*** PROVIDED DATA ***

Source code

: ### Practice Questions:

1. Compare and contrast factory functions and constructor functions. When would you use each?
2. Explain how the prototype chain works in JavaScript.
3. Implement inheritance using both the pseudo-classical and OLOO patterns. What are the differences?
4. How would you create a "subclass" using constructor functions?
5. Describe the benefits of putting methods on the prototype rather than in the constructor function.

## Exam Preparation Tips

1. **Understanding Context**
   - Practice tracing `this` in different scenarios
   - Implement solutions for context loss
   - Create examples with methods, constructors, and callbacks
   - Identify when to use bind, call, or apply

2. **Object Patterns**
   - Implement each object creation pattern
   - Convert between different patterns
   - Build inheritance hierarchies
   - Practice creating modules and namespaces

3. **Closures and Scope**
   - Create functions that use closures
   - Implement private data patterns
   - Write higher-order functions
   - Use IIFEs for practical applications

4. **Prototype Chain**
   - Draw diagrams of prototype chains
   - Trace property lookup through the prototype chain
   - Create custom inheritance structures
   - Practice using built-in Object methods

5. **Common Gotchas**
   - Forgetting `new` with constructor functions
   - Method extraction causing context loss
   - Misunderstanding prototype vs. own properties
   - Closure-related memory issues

***

DIRECTIONS: Please copy each line of the records above that holds the word "Practice".

EXERCISE RESPONSE:
: ### Practice Questions:
   - Practice tracing `this` in different scenarios
   - Practice creating modules and namespaces
   - Practice using built-in Object methods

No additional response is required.